Os Sagrados Mistérios da Sexta feira Santa, é uma frase que escuto desde a minha infância, nas missas que assisti, foram poucas, e nas missas que participei, e foram muitas. Nunca gostei da expressão “assistir a missa”, nunca gostei de assistir algo, no sentido de ver que algo está acontecendo sem a minha participação. Nunca gostei de assistir aos sagrados mistérios da Semana Santa, como sempre recusei assistir a minha vida, esse mistério que começou faz sete décadas.
A Semana Santa começou a existir para mim quase no final da minha primeira década de vida, quando fiz a primeira comunhão, após ter sofrido grave acidente, no qual tive o fêmur direito quebrado. Ainda engessado, sofri a “gripe asiática” que dominou 1957. Esses dois acontecimentos marcam até hoje a minha memória. Tendo sobrevivido a febre, fui o único da família que a teve, fiz sozinho, na Capela Santa Terezinha, a primeira comunhão. Tem um retrato meu, de paletó e gravata brancas. Lembro que papai me levou a um alfaiate próximo ao cemitério de Casa Amarela. A minha primeira Eucaristia foi a minha inserção nos Mistérios da Semana Santa, o mistério da Morte e Ressurreição de Jesus Cristo. Anos depois, aprendi uma oração atribuída a Santo Tomás de Aquino, uma reflexão sobre o mistério, Ela começa assim: Meu Deus, te adoro dentro de mim. Não lembro o que vem mais, sei que está no missal dominical, mas o início da oração diz que Deus está dentro de mim, que sou templo, casa de Deus. Esse é um grande mistério.
Quando estudava teologia, em uma aula, ouvi do padre Diomar Lopes reflexões sobre por que pode ser exagerado o cuidado de não deixar qualquer partícula da hóstia – que pode ser chamada também de partícula, pois o corpo de Cristo está na Eucaristia e não se pode reduzir a Eucaristia em um pedaço de qualquer coisa, um objeto que significa, que carrega a eucaristia e, embora seja a eucaristia não é a Eucaristia. Este é o mistério.
A Eucaristia, vivida no mistério da grande Ceia, é algo além do pedaço de pão, do copo do vinho. O Mistério envolve o que vem antes da ceia, o ato de ter os pés lavados por aquele que é a Eucaristia. Envolve a ceia, o partir e repartir um pedaço de pão para que todos que recebem desse pão, e também bebem o copo de vinho, todos no mesmo copo. O pão e vinho tem que ser para todos. O Mistério envolve o que vem em seguida, a prisão, o sofrimento, o escárnio, o olhar zombeteiro, as lágrimas dos que podem estar a começar a entender.
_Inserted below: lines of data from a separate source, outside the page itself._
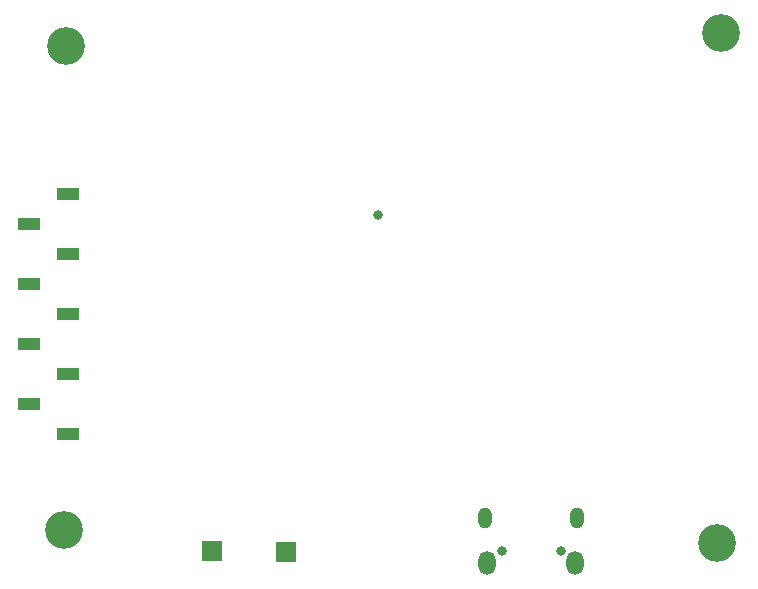
<source format=gbr>
%TF.GenerationSoftware,KiCad,Pcbnew,7.0.2*%
%TF.CreationDate,2023-11-25T19:49:37-03:00*%
%TF.ProjectId,Schematic_monitor,53636865-6d61-4746-9963-5f6d6f6e6974,rev?*%
%TF.SameCoordinates,Original*%
%TF.FileFunction,Soldermask,Bot*%
%TF.FilePolarity,Negative*%
%FSLAX45Y45*%
G04 Gerber Fmt 4.5, Leading zero omitted, Abs format (unit mm)*
G04 Created by KiCad (PCBNEW 7.0.2) date 2023-11-25 19:49:37*
%MOMM*%
%LPD*%
G01*
G04 APERTURE LIST*
%ADD10O,1.150000X1.800000*%
%ADD11O,1.450000X2.000000*%
%ADD12O,0.800000X0.800000*%
%ADD13R,1.700000X1.700000*%
%ADD14C,0.800000*%
%ADD15C,3.200000*%
%ADD16R,1.900000X1.000000*%
G04 APERTURE END LIST*
D10*
%TO.C,J2*%
X17073792Y-15549996D03*
D11*
X17058792Y-15929996D03*
D12*
X16936292Y-15824996D03*
X16436292Y-15824996D03*
D11*
X16313792Y-15929996D03*
D10*
X16298792Y-15549996D03*
%TD*%
D13*
%TO.C,J4*%
X14611792Y-15831496D03*
%TD*%
D14*
%TO.C,SW1*%
X15392000Y-12981000D03*
%TD*%
D13*
%TO.C,J3*%
X13986792Y-15827496D03*
%TD*%
D15*
%TO.C,H2*%
X18291792Y-11440496D03*
%TD*%
%TO.C,H6*%
X12730792Y-15652496D03*
%TD*%
%TO.C,H4*%
X18263792Y-15763496D03*
%TD*%
%TO.C,H1*%
X12747792Y-11551496D03*
%TD*%
D16*
%TO.C,J5*%
X12766792Y-14835496D03*
X12436792Y-14581496D03*
X12766792Y-14327496D03*
X12436792Y-14073496D03*
X12766792Y-13819496D03*
X12436792Y-13565496D03*
X12766792Y-13311496D03*
X12436792Y-13057496D03*
X12766792Y-12803496D03*
%TD*%
M02*

</source>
Não é entender o mistério, o mistério jamais será entendido. O mistério é vivido. Como entender que Deus está dentro de mim? Como entender o sofrimento que antecede a morte?
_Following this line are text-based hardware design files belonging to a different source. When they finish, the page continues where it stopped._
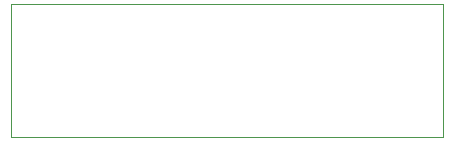
<source format=gbr>
%TF.GenerationSoftware,KiCad,Pcbnew,(6.0.10)*%
%TF.CreationDate,2023-05-27T15:44:21+03:00*%
%TF.ProjectId,BPF_5,4250465f-352e-46b6-9963-61645f706362,rev?*%
%TF.SameCoordinates,Original*%
%TF.FileFunction,Profile,NP*%
%FSLAX46Y46*%
G04 Gerber Fmt 4.6, Leading zero omitted, Abs format (unit mm)*
G04 Created by KiCad (PCBNEW (6.0.10)) date 2023-05-27 15:44:21*
%MOMM*%
%LPD*%
G01*
G04 APERTURE LIST*
%TA.AperFunction,Profile*%
%ADD10C,0.100000*%
%TD*%
G04 APERTURE END LIST*
D10*
X161000000Y-75750000D02*
X124500000Y-75750000D01*
X124500000Y-75750000D02*
X124500000Y-87000000D01*
X124500000Y-87000000D02*
X161000000Y-87000000D01*
X161000000Y-87000000D02*
X161000000Y-75750000D01*
M02*

</source>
Dizemos que na Semana Santa é a semana para refletir sobre a paixão e morte de Jesus, como se apenas naquela semana ele estivesse em paixão, mas ele esteve em paixão todos os dias de sua vida, ele sempre foi apaixonado, a vida é a paixão e deve ser vivida com paixão e com compaixão. Existe a tradição que uma mulher, Verônica, que se aproximou e, em gesto de compaixão, enxugou o suor e sangue que corria no rosto daquele apaixonado. E os dois trocaram olhares de compaixão. Sem palavras, só gesto e olhar. Um mistério, essa mulher que surge e desaparece, e permanece. Quanto amor no gesto, no fazer, no agir. Verônica significa vitória, a que vence. Verônica vence a dúvida e assume o Mistério que o que ela está vendo é mais do que o que ela está vendo. É o Mistério. Como é mistério o que aquela outra mulher, Madalena, aceita que o corpo que ela busca não é o corpo que ela busca, é o mistério que ela vê quando vê o corpo que já não pode tocar. Assim como Maria aceitou o mistério de ser a mãe de Deus. Tudo isso é o Mistério que Semana Santa.
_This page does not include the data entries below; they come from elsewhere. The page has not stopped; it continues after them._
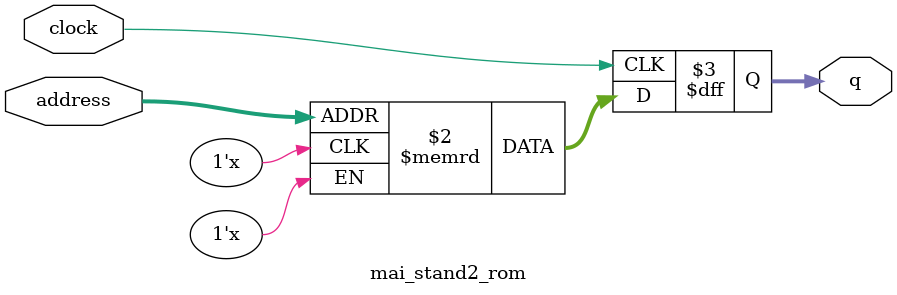
<source format=sv>
module mai_stand2_rom (
	input logic clock,
	input logic [12:0] address,
	output logic [3:0] q
);

logic [3:0] memory [0:7621] /* synthesis ram_init_file = "./mai_stand2/mai_stand2.COE" */;

always_ff @ (posedge clock) begin
	q <= memory[address];
end

endmodule

</source>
Neste ano uma nova doença está marcando o mundo, e uma historiadora já nos disse que ela marca o final do século XX. Em uma postagem anterior escrevi que estamos vivendo a transição para uma nova civilização. Leila Schwarcz e eu estamos querendo entender o que se passa neste tempo, que está mudando a maneira de ver o que nos rodeia, estamos tentando explicar o fato humano, o que possível, pois o que é humano não é mistério. O Mistério é aceitar o Mistério, aceitar e viver apaixonadamente a vida, na certeza de esta paixão pelo amor, pela entrega, pelo serviço, pela aceitação da vida.
Este ano os templos estarão vazios de pessoas celebrando o Mistério da vida, mas o Mistério é vivido como Santo Tomas de Aquino nos disse: Meu Deus, eu te adoro dentro de mim.